• [TEXTO PROPORCIONADO]

En toda su trivialidad este episodio es verdaderamente notable. El moralista acusa al amoralista, a hurtadillas, de utilizar conscientemente argumentos falsos. Después de lo cual «no concediendo importancia» a su propia insinuación, va amistosamente a visitar a la persona calumniada. El amoralista, que está habituado a conceder importancia a sus palabras, reclama abiertamente explicaciones. Colocado entre la espada y la pared, el moralista se vale de subterfugios, retrocede, reniega de sus propias palabras. De acuerdo con la narración del mismo Vodovosov, no puede uno abstenerse de concluir que el moralista se parece mucho a un detractor sin valentía, mientras que la conducta del amoralista revela en él precisamente una completa ausencia de propensión a «fomentar chismes». Agreguemos aunque, respecto al fondo de la acusación, concerniente al empleo de argumentos notoriamente falsos, Vodovosov se refuta a sí mismo cuando, en otra ocasión, escribe de Ulianov: «Una fe profunda en la verdad de lo que decía se transparentaba en todas sus conversaciones». Recordemos este episodio: nos servirá más de una vez como clave para muchos conflictos en los cuales los mojigatos arrojan sobre el revolucionario la acusación de indiferencia moral[87].

No subsiste ninguna carta escrita por Vladimir, o bien que le concierna, ni, en general, ningún documento humano sobre el período de Samara. Tanto los juicios de sus amigos así como los de sus adversarios tienen un carácter retrospectivo y se hallan inevitablemente coloreados por las poderosas influencias del período soviético. Pero por aproximación, y a menudo por oposición, permiten igualmente reconstituir en parte la figura de Lenin en el comienzo de su trabajo revolucionario.

• [DATOS RECOPILADOS]
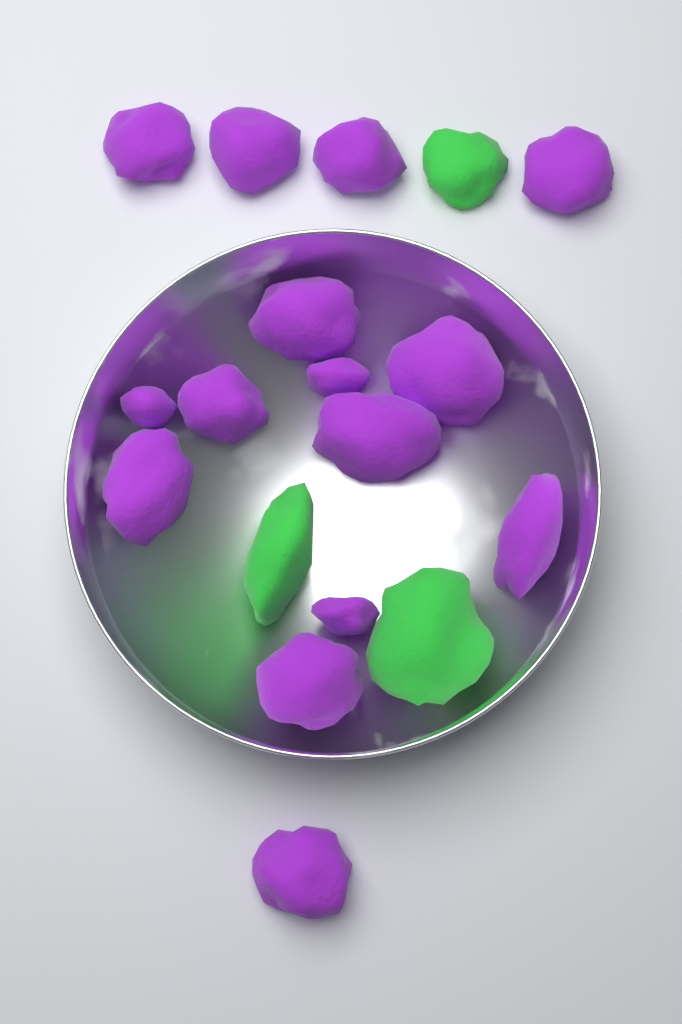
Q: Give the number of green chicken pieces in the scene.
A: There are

• [TAREA A REALIZAR]
Reproduce tal cual, del texto proporcionado, el pasaje que se abre con las palabras «No subsiste ninguna» y se cierra con «su trabajo revolucionario.».

• [SOLUCIÓN DEL EJERCICIO]
No subsiste ninguna carta escrita por Vladimir, o bien que le concierna, ni, en general, ningún documento humano sobre el período de Samara. Tanto los juicios de sus amigos así como los de sus adversarios tienen un carácter retrospectivo y se hallan inevitablemente coloreados por las poderosas influencias del período soviético. Pero por aproximación, y a menudo por oposición, permiten igualmente reconstituir en parte la figura de Lenin en el comienzo de su trabajo revolucionario.